=== EXCERPTED TEXT ===
# Math Help - Backwards limit problem.

1. ## Backwards limit problem.

If $\lim_{x\to1}\frac{f(x)-8}{x-1}=10$ then find $\lim_{x\to1}f(x)$

This has me pretty stumped. Since the denominator is zero at x=1, I can't use limit of quotient is the quotient of the limits. My only other thought was to figure out f(x), which should be a polynomial where f(x)-8 has a factor of 1-x, but I can't figure out what that would be.

2. ## Re: Backwards limit problem.

Since the original limit is finite, what must

$\lim_{x\to 1}(f(x)-8)$ be?

3. ## Re: Backwards limit problem.

To do this problem, we're going to find out what f(x) is, and then take the limit. To find f(x), we do this:

We know that $f(x)-8$ has to have an $(x-1)$ in it. We also know that the other factor must be equal to 10, when we plug in a 1 for x. Therefore, the other factor must be $(x+9)$

If we FOIL, we have:

$(x-1)(x+9) = x^2+8x-9$

Now we separate the -8 from the mix:

$x^2+8x-1-8$

So we have:

$f(x) = x^2+8x-1$

When we plug in 1, we get our answer: 8

I hope this helps!

=== ACTIVITY 1 ===
In the backwards limit thread, what function does the third post give for f(x)?
=== ACTIVITY 2 ===
Please write a continuation of the backwards limit thread, starting after its final post.
The data that comes next is separate from the backwards limit thread.

=== DATA BELOW ===
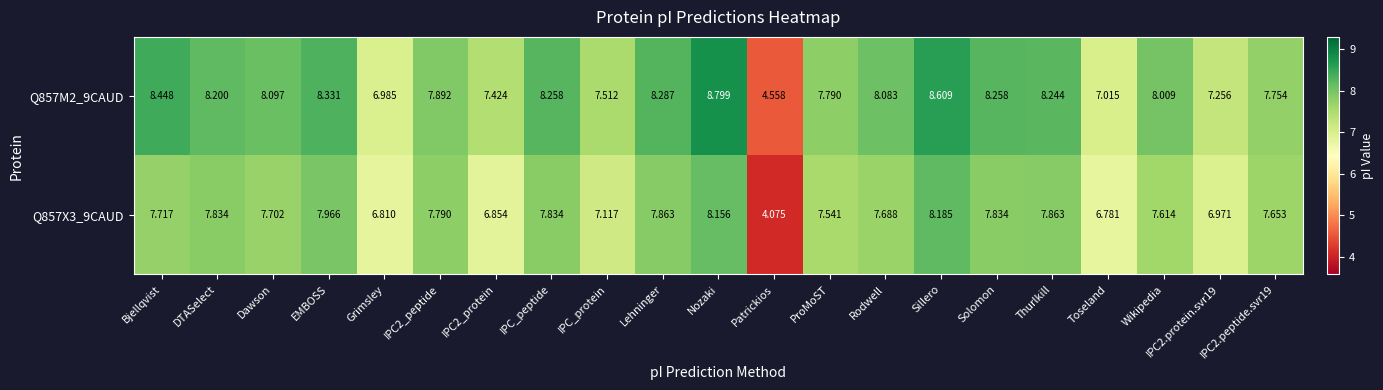

At which label does Q857X3_9CAUD reach its minimum?

Patrickios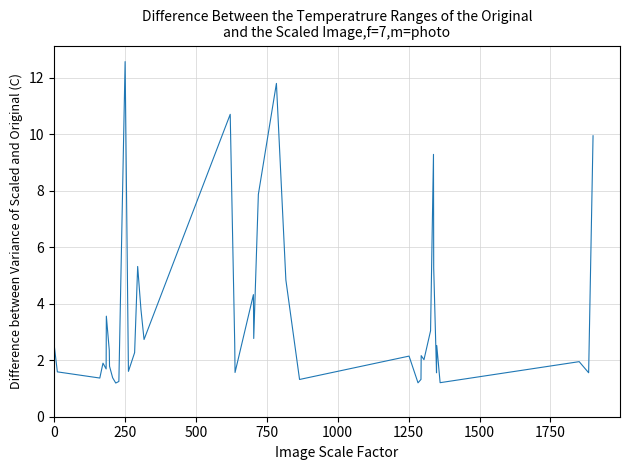

What is the difference between the maximum and minimum values?

11.4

=== ANSWER SPACE 1 ===
f(x) = x² + 8x − 1

=== ANSWER SPACE 2 ===
-Nathan

4. ## Re: Backwards limit problem.

Originally Posted by TutorMeNate
To do this problem, we're going to find out what f(x) is, and then take the limit.
I'm not sure I agree with this approach. f(x) doesn't even have to be defined in order to solve this problem.

5. ## Re: Backwards limit problem.

Originally Posted by Ackbeet
Since the original limit is finite, what must

$\lim_{x\to 1}(f(x)-8)$ be?
I'm guessing 8... So if we evaluated $\frac{f(x)-8}{x-1}$ by just plugging in x=1, should we get a fraction of $\frac{0}{0}$ because there is a finite limit?

6. ## Re: Backwards limit problem.

I'm not sure I agree with this approach. f(x) doesn't even have to be defined in order to solve this problem.
I figured there was another way to solve this problem, but to be honest, I did not know the exact method, so I used a way that I knew would work.

Sometimes the front door is locked, so you need to break through the window

-Nathan

7. ## Re: Backwards limit problem.

Originally Posted by beebe
I'm guessing 8... So if we evaluated $\frac{f(x)-8}{x-1}$ by just plugging in x=1, should we get a fraction of $\frac{0}{0}$ because there is a finite limit?
Looks good to me!

8. ## Re: Backwards limit problem.

Originally Posted by TutorMeNate
To do this problem, we're going to find out what f(x) is, and then take the limit. To find f(x), we do this:

We know that $f(x)-8$ has to have an $(x-1)$ in it.
No, we don't know that because we don't know that f is a polynomial.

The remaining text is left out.